Compliance in Progress Summary
According to the fiscal transparency module of the 2001 International Monetary Fund (IMF) Report on the Observance of Standards and Codes (ROSC), Japan performs well against the IMF's Code of Good Practices on Fiscal Transparency. However, the ROSC does not specifically address Japan's compliance with the individual principles of the code. Japan’s Constitution defines the roles and responsibilities of general government and clearly distinguishes Japan's main government sectors from the private sector. The Public Finance Law and Public Account Law define and formalize the budget and financial management system. The Japanese government is required by law to publish and disseminate fiscal policy information, and the Constitution requires the Cabinet to regularly report the country's fiscal condition to the Diet. The Public Finance Law stipulates that the national budget and its supporting documentation be made available to the public as soon as it passes the Diet. In its 2004 ROSC Update, the IMF observed that Japan had addressed all concerns raised by the IMF in its 2001 ROSC. However, the Update also noted that Japan had only made limited progress in providing timely information on the consolidated central and general government fiscal balance. The Update recommended that Japan provide consolidated revenue and expenditure data for central and general government more frequently than was available at the time, adding that such action would require the standardization of accounting practices and reporting requirements. Subsequent reports by the IMF through 2009 have not explicitly addressed this issue. The IMF's 2009 Article IV Consultation underscores the need for fiscal transparency, especially in light of the significant fiscal stimulus undertaken as a result of the global economic downturn.
General Overview
In 2001, the International Monetary Fund (IMF) published a fiscal transparency module on Japan as part of its series of Reports on the Observance of Standards and Codes (ROSC). According to this report, Japan meets a high standard of fiscal policy transparency and performs well against both the IMF's Code of Good Practices on Fiscal Transparency and the Organization for Economic Cooperation and Development's (OECD) Best Practices for Budget Transparency in various aspects of the budget process. The ROSC noted that although the main focus of fiscal policy in the Japanese Diet (bi-cameral legislature) deals with the national government's general account budget, the Diet also approves 38 special government-controlled funds as part of the national budget. In addition, the Diet approves the Fiscal Investment and Loan Program (FILP) and the budgets of nine government financial institutions, and the extensive local public finance program. According to the ROSC, "the links between these various agencies and programs, and their relationship with the national budget . . . complicate the fiscal system and have a significant impact on fiscal transparency" (p. 4).
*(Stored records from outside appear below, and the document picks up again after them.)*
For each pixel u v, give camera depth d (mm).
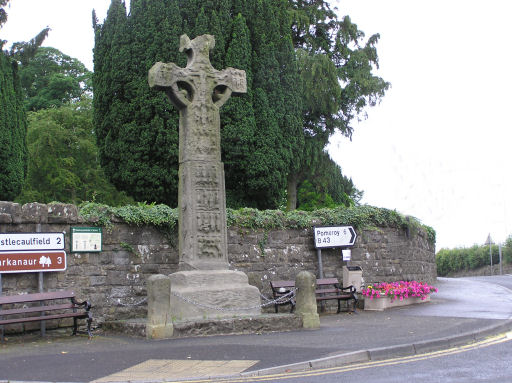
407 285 15625
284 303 13641
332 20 27531
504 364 7121
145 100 16719
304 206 26000
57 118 30422
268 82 18719
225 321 10367
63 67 42375
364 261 16266
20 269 11141
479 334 9609
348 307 14789
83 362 7887
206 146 11945
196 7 17922
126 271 12656
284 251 15000
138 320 11508
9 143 19234
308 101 24859
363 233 16391
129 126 16828
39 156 27109
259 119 18172
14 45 26234
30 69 40688
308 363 7371
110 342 9977
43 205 11703
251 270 14367
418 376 6527
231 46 17953
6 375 7098
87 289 12086
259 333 10406
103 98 17531
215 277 11312
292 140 19141
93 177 29141
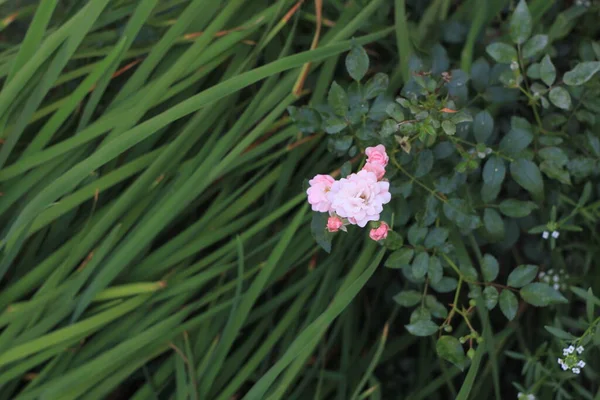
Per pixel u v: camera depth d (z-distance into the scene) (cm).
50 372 145
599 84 149
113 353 143
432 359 158
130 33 146
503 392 160
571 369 147
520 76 147
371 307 160
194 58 148
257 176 151
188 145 148
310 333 142
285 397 152
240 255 145
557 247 154
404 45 150
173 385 152
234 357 150
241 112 154
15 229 142
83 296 144
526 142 145
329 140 147
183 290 147
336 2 155
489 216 147
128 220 147
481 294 147
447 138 148
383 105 145
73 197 145
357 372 156
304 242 151
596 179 153
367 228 151
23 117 145
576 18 159
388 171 145
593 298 143
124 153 149
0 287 150
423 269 145
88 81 146
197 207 155
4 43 159
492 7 154
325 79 151
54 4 145
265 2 154
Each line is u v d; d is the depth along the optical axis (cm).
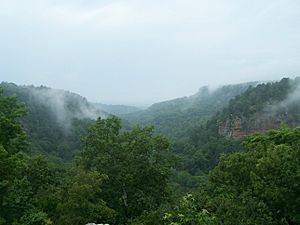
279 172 1767
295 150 1838
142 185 2944
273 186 1730
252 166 2073
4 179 1878
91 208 2142
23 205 1956
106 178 2341
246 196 1722
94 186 2192
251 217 1594
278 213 1738
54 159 7438
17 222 1875
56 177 2719
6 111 2156
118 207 2844
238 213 1600
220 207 1656
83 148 2955
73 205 2081
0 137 2036
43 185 2528
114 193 2859
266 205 1683
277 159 1788
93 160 2878
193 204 1192
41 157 2620
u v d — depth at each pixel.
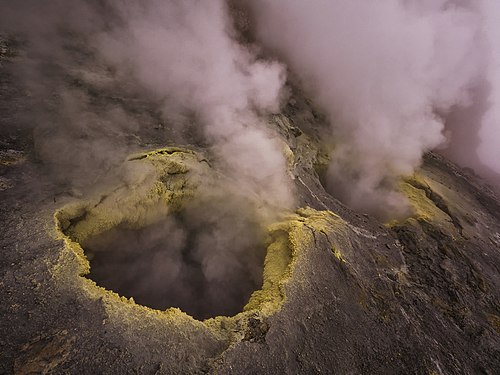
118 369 3.23
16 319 3.29
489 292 6.50
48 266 3.78
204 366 3.54
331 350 4.22
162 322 3.75
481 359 5.02
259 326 4.09
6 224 4.09
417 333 5.00
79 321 3.44
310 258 5.27
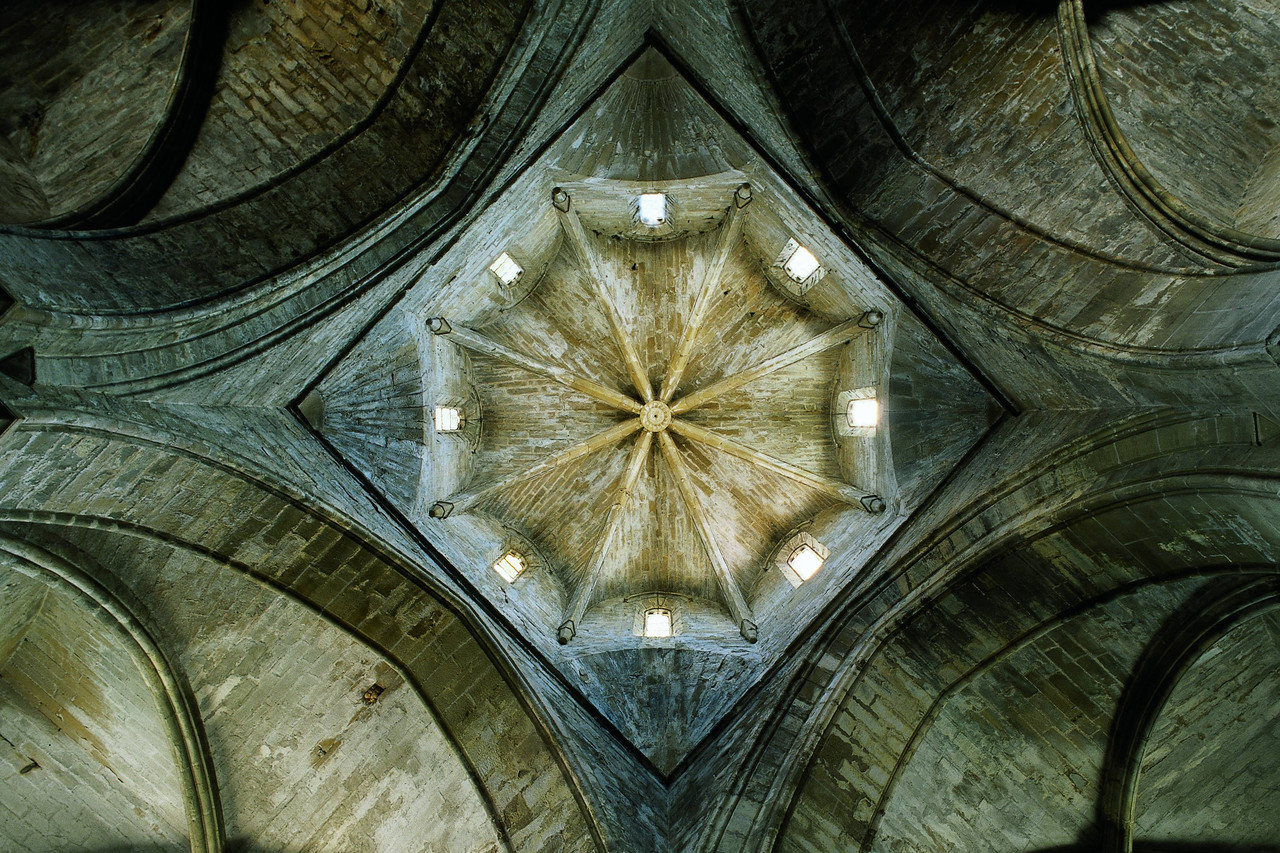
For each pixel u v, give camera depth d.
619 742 9.65
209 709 8.28
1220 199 7.58
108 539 7.38
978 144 8.16
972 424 9.92
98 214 7.19
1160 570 7.81
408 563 8.71
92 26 7.42
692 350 13.42
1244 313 6.59
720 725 9.80
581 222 11.52
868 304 10.63
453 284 10.52
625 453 13.70
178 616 8.04
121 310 6.65
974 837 8.51
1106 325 7.71
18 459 6.00
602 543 12.96
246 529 7.89
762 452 13.20
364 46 8.17
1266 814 8.48
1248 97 7.62
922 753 8.69
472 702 8.59
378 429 10.18
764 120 8.65
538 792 8.18
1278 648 7.94
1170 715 8.29
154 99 7.69
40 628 8.09
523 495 13.01
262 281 7.88
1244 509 6.70
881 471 11.10
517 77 8.41
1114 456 7.72
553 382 13.34
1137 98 7.86
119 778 8.48
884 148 8.48
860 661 9.00
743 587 12.84
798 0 7.78
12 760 8.34
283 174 8.23
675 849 8.20
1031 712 8.71
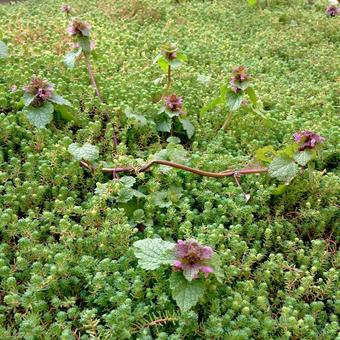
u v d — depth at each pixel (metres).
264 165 0.30
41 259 0.23
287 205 0.30
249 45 0.57
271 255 0.25
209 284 0.22
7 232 0.24
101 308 0.22
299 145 0.28
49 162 0.28
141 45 0.52
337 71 0.50
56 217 0.26
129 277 0.22
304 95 0.44
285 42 0.58
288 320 0.21
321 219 0.29
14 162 0.27
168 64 0.37
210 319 0.20
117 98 0.37
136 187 0.29
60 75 0.39
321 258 0.26
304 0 0.78
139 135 0.34
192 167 0.30
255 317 0.22
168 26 0.59
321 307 0.23
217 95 0.41
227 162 0.31
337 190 0.30
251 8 0.72
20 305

The ROSC noted that the then-recent passage of a Freedom of Information Law marked an improvement in fiscal transparency and reflected the public's belief that it has a right to be informed about the government's fiscal activities. Other improvements include the publication of ministerial mission statements and the dissemination of policy council deliberations to the public. While the ROSC applauded the publication of a government balance sheet, it suggested that the asset valuations appearing thereon could do with greater scrutiny. The ROSC further suggested that fiscal developments be reported on more regularly, and that a longer-term context be provided for the formulation of fiscal policy through the adoption of a medium-term budget framework and long-term fiscal projections. The ROSC also called for greater clarification of "the roles and consequences of public financial intermediation through the FILP" (p. 13).
The legislative underpinning for Japan's fiscal policy comprises the Constitution, the Public Finance Act, and the Public Account Act. The Constitution defines the roles and responsibilities of general government and clearly sets Japan's main government sectors apart from the private sector. The relative roles of the executive, legislative, and judicial branches are clearly defined in the Constitution, which also lays out a clear separation of powers across the executive, legislative and judicial branches. The Public Finance Law of 1947 and the Public Account Law, along with their subsequent amendments, further define and formalize the budget and financial management system in Japan. According to the 2001 ROSC, the Japanese Cabinet reports to the Diet on the economic outlook and basic policy stance on economic management, and the Finance Minister delivers a fiscal policy speech to the Diet as well, in which information on the macroeconomic framework underlying the budget is provided. Through several policy councils (e.g. the Tax Commission and the Fiscal System Council), external actors are allowed to participate in the formulation of the budget prior to its finalization, which promotes an open budget process. The Public Finance Law requires that budget data be reported on a gross basis, and that the data be provided ministry by ministry for both the general account and the special accounts. Also, Japanese law requires quarterly reporting to the Diet on the execution of the budget, with a one quarter lag and monthly reporting of the receipts and outlays of national treasury accounts, with a two-month lag.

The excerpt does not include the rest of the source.